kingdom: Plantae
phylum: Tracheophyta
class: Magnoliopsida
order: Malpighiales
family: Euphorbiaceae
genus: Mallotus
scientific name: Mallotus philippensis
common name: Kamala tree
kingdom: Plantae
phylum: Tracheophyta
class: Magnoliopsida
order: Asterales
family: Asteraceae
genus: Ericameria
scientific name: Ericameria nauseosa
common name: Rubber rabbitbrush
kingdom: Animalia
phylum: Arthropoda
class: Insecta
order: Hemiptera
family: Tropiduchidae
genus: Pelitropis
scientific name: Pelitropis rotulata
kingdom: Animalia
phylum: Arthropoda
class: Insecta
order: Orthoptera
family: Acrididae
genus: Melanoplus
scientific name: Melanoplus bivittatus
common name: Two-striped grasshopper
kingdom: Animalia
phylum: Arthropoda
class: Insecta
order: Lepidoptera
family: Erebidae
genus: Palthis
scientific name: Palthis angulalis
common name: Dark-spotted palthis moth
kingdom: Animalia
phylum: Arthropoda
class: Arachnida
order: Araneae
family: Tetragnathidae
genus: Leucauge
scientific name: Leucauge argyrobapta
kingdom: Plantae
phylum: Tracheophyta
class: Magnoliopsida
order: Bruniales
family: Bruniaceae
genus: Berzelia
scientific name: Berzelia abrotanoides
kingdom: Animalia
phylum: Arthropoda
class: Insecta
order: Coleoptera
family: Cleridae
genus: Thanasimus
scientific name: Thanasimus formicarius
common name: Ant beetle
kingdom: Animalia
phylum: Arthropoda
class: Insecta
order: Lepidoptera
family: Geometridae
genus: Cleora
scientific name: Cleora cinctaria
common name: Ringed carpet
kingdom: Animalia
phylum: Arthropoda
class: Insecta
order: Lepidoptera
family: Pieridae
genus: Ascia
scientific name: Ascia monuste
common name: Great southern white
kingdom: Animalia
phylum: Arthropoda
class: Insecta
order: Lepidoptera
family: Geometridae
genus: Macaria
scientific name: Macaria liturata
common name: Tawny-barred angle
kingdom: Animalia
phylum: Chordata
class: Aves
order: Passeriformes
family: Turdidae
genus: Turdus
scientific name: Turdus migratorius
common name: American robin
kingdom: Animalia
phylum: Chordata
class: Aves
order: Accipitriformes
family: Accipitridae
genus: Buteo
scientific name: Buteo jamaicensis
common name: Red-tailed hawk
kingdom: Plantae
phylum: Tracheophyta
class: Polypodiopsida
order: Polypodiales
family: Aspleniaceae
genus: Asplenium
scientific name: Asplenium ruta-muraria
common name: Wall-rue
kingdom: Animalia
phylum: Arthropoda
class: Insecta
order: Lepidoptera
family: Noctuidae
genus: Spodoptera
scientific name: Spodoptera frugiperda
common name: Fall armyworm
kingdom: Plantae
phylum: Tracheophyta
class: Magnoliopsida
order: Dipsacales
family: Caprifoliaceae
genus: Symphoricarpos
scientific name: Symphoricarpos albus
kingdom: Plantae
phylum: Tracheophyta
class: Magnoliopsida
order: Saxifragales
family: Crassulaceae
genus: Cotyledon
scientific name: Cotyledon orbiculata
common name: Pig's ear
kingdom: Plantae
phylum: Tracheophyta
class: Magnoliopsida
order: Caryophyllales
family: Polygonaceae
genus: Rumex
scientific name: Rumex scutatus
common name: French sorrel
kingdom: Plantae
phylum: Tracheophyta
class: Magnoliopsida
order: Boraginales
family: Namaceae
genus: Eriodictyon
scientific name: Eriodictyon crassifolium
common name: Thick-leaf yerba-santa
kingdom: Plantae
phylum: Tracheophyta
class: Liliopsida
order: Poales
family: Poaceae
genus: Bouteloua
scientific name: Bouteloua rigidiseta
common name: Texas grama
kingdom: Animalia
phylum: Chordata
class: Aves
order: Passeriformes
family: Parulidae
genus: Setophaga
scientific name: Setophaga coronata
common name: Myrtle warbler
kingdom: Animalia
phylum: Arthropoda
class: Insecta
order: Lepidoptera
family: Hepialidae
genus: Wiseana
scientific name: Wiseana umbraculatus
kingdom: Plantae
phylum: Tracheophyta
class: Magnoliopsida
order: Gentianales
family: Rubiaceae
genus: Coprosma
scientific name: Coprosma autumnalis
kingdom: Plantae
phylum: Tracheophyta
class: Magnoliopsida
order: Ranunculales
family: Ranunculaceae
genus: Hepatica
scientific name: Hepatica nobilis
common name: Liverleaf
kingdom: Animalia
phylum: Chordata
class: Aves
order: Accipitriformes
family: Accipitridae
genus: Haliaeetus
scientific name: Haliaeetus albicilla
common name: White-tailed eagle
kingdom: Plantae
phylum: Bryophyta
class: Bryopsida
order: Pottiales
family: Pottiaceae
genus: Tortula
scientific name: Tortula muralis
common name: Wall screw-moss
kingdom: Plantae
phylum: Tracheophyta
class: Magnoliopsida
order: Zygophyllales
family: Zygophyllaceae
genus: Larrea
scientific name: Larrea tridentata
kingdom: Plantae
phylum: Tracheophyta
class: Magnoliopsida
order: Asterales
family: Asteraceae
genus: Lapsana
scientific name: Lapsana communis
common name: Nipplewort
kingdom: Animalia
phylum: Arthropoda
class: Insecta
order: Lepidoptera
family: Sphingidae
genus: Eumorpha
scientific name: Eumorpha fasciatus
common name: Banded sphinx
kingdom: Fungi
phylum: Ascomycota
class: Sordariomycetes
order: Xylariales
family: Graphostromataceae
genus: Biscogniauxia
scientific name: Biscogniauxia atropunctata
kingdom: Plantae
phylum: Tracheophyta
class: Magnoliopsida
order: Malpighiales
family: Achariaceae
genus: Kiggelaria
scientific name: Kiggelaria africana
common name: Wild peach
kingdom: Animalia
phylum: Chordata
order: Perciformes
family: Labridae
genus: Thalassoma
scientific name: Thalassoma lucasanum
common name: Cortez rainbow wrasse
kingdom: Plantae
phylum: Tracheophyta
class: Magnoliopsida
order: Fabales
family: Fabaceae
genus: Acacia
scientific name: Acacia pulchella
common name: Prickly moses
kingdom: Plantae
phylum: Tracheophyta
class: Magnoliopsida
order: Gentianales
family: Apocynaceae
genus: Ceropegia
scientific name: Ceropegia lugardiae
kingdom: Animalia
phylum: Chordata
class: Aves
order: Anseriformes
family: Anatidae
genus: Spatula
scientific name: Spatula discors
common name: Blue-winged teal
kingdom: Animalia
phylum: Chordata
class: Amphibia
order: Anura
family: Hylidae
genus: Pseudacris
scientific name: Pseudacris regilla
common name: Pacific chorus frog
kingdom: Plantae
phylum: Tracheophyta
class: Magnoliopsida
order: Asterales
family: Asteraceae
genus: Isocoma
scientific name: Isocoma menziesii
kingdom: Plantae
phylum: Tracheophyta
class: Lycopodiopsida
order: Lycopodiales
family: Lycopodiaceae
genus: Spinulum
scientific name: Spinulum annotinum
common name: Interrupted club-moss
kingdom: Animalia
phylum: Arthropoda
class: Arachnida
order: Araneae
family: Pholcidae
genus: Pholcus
****
» Instructions for the task
Copy out the lines from the one containing "class: Polypodiopsida" through the one containing "family: Namaceae", both included, matching them word for word.

» Complete output
class: Polypodiopsida
order: Polypodiales
family: Aspleniaceae
genus: Asplenium
scientific name: Asplenium ruta-muraria
common name: Wall-rue
kingdom: Animalia
phylum: Arthropoda
class: Insecta
order: Lepidoptera
family: Noctuidae
genus: Spodoptera
scientific name: Spodoptera frugiperda
common name: Fall armyworm
kingdom: Plantae
phylum: Tracheophyta
class: Magnoliopsida
order: Dipsacales
family: Caprifoliaceae
genus: Symphoricarpos
scientific name: Symphoricarpos albus
kingdom: Plantae
phylum: Tracheophyta
class: Magnoliopsida
order: Saxifragales
family: Crassulaceae
genus: Cotyledon
scientific name: Cotyledon orbiculata
common name: Pig's ear
kingdom: Plantae
phylum: Tracheophyta
class: Magnoliopsida
order: Caryophyllales
family: Polygonaceae
genus: Rumex
scientific name: Rumex scutatus
common name: French sorrel
kingdom: Plantae
phylum: Tracheophyta
class: Magnoliopsida
order: Boraginales
family: Namaceae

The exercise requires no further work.